Завеса (Баух) - страница 204

Двое суток, проведенных в больнице, были подобны повороту ключа в новое пространство. Оно, оказывается, существовало незамеченным тут же, рядом.

Рано утром Орман вышел в холл между отделениями, сидел перед широким стеклянным окном.

Вокруг словно бы на цыпочках замерла сочувственная тишь.

Ночью шел дождь. Блеск мокрого асфальта с высоты терапевтического отделения, вид минаретов, домиков, новых высотных коробок Яффо странно успокаивал. Над всем этим висело Средиземное море. Бело-красно-черный корабль замер как бы на взвеси, а над ним – гряда облаков, словно повторяющая корабль, башни, мачты, а понизу – вытянутый поддон параллельно горизонту и морю.

Молодые врачи ходили группой по четыре-пять человек, рассуждали, стоя над Орманом, явно показывая друг другу свои знания последних новшеств.

На глазах отчужденно, вселяя любопытство к жизни, закатывался в море огненный шар солнца.

Стыли оранжевые клочья облаков и, несмотря на ранний закатный час, холодный неоновый свет фонарей сверкал вдоль шоссе.

Испуганно посетил Ормана профессор Клайн.

Жена, стараясь держаться спокойно, принесла верные книги.

На рентгене любопытно было видеть физическое выражение собственного несуществования, свою вечную часть.

Удивительно, как черное и белое обозначают мгновенно грань, за которой – тлетворный или бальзамический запах смерти, телесное выражение потустороннего мира.

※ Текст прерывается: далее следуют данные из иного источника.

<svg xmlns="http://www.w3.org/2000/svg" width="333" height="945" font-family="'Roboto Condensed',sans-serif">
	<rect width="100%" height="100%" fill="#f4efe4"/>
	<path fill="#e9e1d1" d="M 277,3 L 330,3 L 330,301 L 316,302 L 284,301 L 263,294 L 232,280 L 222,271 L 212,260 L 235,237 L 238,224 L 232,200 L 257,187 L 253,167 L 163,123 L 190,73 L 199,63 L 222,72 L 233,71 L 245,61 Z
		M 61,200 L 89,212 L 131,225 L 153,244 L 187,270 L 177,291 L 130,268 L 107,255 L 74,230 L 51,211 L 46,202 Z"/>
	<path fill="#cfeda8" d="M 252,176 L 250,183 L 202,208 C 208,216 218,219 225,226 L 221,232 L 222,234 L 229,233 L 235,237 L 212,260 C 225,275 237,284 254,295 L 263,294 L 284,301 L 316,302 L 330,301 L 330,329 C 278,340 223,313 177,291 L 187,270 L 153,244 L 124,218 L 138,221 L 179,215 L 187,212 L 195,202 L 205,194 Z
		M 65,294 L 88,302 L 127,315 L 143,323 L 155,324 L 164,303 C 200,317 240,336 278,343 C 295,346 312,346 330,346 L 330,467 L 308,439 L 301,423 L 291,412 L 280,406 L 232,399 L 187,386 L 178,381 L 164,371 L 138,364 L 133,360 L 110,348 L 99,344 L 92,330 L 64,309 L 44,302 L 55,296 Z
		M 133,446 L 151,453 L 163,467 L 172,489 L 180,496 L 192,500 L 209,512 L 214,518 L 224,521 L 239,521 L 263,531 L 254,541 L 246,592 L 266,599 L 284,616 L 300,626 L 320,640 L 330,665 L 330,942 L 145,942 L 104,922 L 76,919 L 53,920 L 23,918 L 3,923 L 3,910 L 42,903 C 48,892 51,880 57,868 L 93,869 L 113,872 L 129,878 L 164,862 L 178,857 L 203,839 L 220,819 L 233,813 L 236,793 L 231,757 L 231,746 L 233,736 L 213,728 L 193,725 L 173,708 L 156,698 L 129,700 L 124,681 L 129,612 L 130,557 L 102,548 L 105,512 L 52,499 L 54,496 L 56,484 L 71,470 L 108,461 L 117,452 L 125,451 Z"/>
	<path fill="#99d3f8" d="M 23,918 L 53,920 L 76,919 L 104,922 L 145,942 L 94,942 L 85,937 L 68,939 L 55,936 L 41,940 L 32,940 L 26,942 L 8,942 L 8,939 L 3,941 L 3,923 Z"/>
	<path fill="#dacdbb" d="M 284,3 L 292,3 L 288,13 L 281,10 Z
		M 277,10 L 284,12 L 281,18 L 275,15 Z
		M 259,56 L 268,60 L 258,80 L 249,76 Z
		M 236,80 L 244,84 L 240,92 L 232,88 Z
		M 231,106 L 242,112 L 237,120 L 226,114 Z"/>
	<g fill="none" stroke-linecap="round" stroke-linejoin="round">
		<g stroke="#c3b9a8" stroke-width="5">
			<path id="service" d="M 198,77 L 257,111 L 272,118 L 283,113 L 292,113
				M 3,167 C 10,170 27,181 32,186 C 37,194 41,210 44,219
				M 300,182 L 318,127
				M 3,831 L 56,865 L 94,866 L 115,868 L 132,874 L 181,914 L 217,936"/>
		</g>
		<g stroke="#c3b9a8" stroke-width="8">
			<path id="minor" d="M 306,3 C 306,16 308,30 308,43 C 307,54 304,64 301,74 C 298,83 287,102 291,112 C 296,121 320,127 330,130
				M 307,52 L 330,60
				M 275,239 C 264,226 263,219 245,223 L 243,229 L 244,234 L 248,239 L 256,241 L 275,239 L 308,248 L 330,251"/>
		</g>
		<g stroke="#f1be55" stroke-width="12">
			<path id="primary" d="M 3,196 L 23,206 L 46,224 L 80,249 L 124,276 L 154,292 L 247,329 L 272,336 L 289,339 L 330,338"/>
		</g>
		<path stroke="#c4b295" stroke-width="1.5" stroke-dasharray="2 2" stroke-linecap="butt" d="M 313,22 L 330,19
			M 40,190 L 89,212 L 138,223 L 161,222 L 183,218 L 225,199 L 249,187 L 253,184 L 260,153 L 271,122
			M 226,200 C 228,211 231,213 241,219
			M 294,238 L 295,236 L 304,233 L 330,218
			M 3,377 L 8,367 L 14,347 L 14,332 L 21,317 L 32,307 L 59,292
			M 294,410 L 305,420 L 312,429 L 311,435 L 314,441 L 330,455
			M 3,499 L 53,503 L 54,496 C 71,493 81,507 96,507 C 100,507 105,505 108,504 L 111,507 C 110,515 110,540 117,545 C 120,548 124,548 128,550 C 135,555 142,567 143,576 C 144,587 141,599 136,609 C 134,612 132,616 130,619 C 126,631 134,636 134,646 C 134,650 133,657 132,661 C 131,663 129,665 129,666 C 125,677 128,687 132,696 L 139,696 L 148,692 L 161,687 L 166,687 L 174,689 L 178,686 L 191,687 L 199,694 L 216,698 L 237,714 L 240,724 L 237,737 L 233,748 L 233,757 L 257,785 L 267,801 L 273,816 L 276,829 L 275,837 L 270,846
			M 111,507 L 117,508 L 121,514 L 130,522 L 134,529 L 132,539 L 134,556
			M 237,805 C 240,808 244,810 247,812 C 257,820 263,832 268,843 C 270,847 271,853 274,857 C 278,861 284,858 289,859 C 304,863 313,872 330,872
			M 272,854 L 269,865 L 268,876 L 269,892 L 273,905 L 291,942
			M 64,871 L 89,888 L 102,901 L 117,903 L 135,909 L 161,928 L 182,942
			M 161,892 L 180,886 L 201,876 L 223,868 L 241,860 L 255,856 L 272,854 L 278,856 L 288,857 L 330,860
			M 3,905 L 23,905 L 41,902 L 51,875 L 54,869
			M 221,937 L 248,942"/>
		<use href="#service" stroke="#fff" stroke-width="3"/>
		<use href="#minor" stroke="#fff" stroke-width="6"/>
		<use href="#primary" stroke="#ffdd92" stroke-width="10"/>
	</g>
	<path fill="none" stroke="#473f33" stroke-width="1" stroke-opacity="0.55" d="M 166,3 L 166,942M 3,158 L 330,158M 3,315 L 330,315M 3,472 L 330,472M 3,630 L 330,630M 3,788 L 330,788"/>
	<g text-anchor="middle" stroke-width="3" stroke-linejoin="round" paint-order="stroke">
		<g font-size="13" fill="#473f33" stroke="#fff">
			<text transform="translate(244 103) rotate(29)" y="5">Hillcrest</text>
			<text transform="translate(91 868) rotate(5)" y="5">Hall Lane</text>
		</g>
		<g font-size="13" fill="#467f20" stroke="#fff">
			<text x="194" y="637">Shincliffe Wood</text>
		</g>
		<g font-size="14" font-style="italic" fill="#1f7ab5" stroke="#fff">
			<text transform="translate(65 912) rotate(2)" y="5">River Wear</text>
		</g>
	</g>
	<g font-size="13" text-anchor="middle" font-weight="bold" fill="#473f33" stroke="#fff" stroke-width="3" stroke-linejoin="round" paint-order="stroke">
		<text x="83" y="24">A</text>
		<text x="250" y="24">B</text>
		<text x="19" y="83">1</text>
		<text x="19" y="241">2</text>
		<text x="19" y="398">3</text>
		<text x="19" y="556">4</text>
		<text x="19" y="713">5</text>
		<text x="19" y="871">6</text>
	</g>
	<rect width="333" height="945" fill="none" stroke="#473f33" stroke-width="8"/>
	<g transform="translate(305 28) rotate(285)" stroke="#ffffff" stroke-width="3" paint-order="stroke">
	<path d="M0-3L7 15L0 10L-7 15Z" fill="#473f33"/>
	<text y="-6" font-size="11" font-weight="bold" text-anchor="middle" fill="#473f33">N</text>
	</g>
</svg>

Черное – траур с допотопных времен, белое – райское равнодушие, упорядоченность и пустота склепа, засохших венков и букетов. И дело не в черной дыре, а в том, что за этим стоят вопросы существования и исчезновения. Это – самое серьезное, что может быть в мире, и не в смысле продолжения рода или физической смерти, а в смысле прикосновения к корню жизни, который, вероятно, связан с корнем наслаждения, скрытым в слабости, сладости и боли.

Долгие ночные коридоры больницы сосредоточенно и бескорыстно берегли тишину и покой.

Орман записывал на клочке бумаги:

Я погружаюсь в глубину тумана,
Я – как немой, или язык не мой?
И Ангелы с верховья Иордана
Летят ко мне, чтоб взять меня домой.

Не ощущая бегущих часов, он подолгу следил за бескрайним высоко стоящим Средиземным морем, пока тьма, поглотившая солнце, не накатывала девятым валом, стирая все очертания и формы первобытным хаосом.

Там, где вечность блеснула во всей своей правоте – времени больше нет.

Покинул Орман больницу с ощущением начала череды новых дней, пошел к морю. День был пасмурным. Странно притягивала непривычная, равнодушная оцепенелость домов, групп людей вдоль берега, собак, песка. Море тяжко, почти надсадно перекатывалось вместе с мутной белесой пеной вдоль берега. В этот миг он понял, что можно быть голодным к пространству, к движению, как к еде, сну, хлебу, воде.